- Battle of Yavi: Part of Argentine War of Independence
| Date | 15 November 1816 |
| Location | Jujuy Province22°07′54″S 65°27′48″W﻿ / ﻿22.13167°S 65.46333°W |
| Result | Royalist victory |

Belligerents
- United Provinces: Spain

Commanders and leaders
- Marquis of Yavi: Pedro de Olañeta

Units involved
- Army of Peru: Royal Army of Peru

Strength
- 600 soldiers: Unknown

Casualties and losses
- 300 prisoners: Very light

= Battle of Yavi =

1816 conflict in Argentine War of Independence

The Battle of Yavi (also called "the Surprise at Yavi") took place on 15 November 1816, and was one of the military battles to obtain Argentina's independence from Spain, but ended in defeat.

== Battle ==

The battle took place when the war between the patriots in Argentina and the royalists in Upper Peru (Bolivia) had been going on for six years. In November 1816, the royalists began a new invasion, advancing with 3,000 men under the command of Pedro Antonio de Olañeta, Juan Guillermo de Marquieguy, and Field Marshal José de la Serna.

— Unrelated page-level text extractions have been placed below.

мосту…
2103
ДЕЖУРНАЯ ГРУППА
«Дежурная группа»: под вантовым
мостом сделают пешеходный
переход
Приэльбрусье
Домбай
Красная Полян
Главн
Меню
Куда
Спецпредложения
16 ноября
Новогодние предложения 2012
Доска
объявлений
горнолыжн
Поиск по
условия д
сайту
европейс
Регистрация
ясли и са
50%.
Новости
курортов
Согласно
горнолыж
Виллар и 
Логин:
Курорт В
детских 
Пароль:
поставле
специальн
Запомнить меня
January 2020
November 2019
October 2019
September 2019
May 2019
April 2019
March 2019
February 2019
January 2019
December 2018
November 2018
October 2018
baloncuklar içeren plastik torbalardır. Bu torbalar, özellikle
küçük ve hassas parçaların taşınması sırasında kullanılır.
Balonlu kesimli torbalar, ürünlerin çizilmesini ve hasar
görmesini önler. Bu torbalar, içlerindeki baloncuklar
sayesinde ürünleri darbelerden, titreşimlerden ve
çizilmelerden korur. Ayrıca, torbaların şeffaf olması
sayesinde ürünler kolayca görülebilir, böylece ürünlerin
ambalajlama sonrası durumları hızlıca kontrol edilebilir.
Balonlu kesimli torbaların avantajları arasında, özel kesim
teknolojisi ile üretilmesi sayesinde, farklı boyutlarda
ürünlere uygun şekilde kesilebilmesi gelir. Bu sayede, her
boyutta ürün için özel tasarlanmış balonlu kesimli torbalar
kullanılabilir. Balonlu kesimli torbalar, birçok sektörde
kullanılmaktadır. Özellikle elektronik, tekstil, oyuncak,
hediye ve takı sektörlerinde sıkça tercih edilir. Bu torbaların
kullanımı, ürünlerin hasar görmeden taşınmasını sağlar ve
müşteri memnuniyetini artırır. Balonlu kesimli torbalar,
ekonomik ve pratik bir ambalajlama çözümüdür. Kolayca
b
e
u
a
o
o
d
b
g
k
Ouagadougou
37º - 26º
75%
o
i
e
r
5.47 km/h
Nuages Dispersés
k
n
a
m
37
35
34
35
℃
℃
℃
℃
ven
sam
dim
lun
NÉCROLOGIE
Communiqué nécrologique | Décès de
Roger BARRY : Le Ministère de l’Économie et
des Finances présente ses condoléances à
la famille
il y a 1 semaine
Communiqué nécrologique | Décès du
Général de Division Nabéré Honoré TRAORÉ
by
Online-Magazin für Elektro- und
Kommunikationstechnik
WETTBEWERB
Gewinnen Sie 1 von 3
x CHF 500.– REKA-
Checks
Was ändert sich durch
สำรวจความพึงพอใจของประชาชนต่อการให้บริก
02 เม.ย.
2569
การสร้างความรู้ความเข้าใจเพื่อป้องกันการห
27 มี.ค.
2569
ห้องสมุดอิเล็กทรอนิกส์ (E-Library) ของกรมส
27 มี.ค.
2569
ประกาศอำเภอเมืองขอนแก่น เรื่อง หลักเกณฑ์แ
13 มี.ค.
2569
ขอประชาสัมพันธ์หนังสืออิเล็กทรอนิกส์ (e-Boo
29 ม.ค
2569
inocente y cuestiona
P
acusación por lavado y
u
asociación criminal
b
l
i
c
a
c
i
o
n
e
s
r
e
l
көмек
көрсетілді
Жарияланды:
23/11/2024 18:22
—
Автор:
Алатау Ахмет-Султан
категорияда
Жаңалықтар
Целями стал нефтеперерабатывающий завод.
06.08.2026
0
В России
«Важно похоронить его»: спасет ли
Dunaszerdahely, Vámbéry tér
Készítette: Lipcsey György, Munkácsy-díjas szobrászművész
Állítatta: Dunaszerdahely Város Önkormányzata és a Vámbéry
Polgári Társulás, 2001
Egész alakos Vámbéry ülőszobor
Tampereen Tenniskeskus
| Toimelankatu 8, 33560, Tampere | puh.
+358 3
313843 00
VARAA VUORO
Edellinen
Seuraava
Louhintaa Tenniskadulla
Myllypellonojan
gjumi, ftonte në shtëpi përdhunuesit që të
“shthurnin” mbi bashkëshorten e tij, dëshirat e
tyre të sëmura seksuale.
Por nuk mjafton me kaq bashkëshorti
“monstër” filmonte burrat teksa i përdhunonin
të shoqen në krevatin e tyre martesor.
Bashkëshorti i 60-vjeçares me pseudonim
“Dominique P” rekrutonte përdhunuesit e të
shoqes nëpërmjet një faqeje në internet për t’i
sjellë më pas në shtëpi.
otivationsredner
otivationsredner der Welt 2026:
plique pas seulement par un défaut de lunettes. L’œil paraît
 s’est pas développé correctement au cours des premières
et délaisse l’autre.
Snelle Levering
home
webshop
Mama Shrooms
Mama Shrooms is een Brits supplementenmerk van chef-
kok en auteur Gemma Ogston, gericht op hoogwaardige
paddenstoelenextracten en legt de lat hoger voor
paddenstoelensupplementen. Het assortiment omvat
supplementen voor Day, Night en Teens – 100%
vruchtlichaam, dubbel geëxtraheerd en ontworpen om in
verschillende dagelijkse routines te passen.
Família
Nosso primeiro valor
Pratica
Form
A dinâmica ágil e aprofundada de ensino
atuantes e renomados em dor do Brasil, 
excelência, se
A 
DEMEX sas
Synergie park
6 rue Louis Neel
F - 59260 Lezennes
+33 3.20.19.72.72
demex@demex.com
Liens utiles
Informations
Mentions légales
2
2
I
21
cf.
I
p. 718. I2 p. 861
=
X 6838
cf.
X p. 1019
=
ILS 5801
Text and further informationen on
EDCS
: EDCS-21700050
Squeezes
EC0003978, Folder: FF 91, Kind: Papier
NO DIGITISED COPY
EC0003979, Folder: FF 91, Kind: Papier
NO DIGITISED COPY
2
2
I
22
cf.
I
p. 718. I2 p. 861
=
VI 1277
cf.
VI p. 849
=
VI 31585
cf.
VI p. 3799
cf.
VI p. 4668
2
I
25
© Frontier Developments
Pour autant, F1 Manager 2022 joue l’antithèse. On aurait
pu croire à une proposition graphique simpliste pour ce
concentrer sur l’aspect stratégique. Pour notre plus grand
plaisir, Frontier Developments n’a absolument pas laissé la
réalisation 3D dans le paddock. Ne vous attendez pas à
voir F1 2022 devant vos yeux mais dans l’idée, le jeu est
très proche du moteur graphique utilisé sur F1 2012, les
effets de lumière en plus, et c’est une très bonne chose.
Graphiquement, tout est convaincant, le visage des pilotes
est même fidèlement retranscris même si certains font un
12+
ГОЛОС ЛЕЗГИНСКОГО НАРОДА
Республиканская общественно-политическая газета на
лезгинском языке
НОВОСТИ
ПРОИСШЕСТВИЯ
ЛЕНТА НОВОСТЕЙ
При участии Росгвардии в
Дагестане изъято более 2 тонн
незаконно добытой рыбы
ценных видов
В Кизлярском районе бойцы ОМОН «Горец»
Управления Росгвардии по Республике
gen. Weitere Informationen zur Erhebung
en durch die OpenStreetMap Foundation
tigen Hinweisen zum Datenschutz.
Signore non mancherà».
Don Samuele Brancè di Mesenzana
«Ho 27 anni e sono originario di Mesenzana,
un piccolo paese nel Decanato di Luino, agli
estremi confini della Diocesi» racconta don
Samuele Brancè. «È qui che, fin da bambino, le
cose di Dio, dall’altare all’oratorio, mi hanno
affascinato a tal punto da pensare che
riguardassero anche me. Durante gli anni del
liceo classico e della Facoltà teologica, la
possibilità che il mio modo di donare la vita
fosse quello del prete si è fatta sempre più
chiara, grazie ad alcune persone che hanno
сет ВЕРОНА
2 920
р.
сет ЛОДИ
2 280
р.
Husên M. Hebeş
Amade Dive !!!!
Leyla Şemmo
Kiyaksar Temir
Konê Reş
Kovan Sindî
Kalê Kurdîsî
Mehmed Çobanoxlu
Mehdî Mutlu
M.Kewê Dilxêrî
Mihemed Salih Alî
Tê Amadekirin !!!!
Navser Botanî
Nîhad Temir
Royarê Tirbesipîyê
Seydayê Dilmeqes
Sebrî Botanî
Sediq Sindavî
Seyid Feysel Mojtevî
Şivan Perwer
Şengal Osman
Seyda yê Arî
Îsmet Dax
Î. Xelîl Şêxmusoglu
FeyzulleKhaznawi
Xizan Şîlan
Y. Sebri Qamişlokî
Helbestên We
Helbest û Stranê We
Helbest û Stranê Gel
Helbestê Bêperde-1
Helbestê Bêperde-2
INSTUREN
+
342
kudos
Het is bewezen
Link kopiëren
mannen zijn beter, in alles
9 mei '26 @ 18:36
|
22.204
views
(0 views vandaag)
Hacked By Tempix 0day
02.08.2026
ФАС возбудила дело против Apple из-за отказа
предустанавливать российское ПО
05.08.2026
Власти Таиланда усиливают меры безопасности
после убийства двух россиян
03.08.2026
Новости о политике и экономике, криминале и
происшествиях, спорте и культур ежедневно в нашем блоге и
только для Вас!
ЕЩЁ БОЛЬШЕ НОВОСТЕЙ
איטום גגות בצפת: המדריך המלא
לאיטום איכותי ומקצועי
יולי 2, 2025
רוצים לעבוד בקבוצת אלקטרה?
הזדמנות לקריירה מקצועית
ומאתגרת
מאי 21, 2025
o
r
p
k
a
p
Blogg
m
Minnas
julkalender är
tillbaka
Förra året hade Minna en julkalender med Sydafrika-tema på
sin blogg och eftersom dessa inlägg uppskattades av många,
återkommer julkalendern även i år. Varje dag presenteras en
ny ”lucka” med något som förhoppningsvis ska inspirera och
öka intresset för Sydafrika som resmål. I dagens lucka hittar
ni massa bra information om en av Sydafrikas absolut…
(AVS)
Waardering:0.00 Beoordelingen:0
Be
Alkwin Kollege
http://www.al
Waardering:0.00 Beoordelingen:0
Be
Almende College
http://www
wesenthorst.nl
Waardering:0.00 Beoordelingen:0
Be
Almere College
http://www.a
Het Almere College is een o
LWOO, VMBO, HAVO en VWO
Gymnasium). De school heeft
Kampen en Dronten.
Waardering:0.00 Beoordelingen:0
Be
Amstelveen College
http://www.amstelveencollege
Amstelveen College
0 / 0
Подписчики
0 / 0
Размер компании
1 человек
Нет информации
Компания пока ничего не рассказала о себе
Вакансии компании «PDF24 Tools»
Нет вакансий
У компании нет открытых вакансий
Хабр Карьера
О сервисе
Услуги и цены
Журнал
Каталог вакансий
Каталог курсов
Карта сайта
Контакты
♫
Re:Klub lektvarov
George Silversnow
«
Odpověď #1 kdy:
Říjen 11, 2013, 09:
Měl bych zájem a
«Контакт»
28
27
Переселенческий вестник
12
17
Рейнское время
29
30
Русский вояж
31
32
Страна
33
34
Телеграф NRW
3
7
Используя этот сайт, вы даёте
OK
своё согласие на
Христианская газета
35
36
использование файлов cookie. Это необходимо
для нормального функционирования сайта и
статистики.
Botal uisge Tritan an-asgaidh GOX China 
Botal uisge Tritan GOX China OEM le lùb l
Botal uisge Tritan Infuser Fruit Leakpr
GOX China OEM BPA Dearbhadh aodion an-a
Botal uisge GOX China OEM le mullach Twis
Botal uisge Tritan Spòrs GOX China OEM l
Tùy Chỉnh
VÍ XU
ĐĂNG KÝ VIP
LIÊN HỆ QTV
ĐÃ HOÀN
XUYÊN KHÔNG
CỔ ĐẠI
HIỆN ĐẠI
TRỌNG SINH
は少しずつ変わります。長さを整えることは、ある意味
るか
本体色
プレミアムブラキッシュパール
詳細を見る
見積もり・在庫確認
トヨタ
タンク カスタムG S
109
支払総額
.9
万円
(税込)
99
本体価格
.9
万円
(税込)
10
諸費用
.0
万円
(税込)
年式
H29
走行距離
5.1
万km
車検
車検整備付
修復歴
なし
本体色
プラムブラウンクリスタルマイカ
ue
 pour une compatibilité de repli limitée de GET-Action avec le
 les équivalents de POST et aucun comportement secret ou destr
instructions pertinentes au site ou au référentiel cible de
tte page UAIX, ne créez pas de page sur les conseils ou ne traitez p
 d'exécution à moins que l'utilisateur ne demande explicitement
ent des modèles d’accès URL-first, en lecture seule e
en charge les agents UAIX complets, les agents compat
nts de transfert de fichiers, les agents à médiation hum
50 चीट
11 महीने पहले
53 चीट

The independentist troops in the area were commanded by Juan José Fernández Campero, a Spaniard landowner who supported the revolution. Campero, popularly known as the "Marquis of Yavi", commanded the eastern flank of General Güemes' army.

Unaware of the Spanish advance, Campero arrived at the town of Yavi, north of Humahuaca, on 14 November, in command of 600 men. There, he was surprised the next day by Marquiegui, who first seized their horses, then attacked the town from two directions, obtaining an easy victory. Campero, his second in command, and 300 men were taken prisoner.

== Consequences ==
The battle was a defeat for the Army of the North. As a result, the northern border of the Argentine territory collapsed and the provinces of Salta and Jujuy were invaded by the Spaniards.

The government in Buenos Aires decided then to continue the fight for independence through the Pacific flank (present-day Chile), under the command of General San Martín, while Salta's caudillo Martín Miguel de Güemes led a guerrilla war to keep at bay the royalist army in the northern provinces. This campaign is retrospectively known as La Guerra Gaucha ("The Gaucho War") after a 1905 novel by Leopoldo Lugones.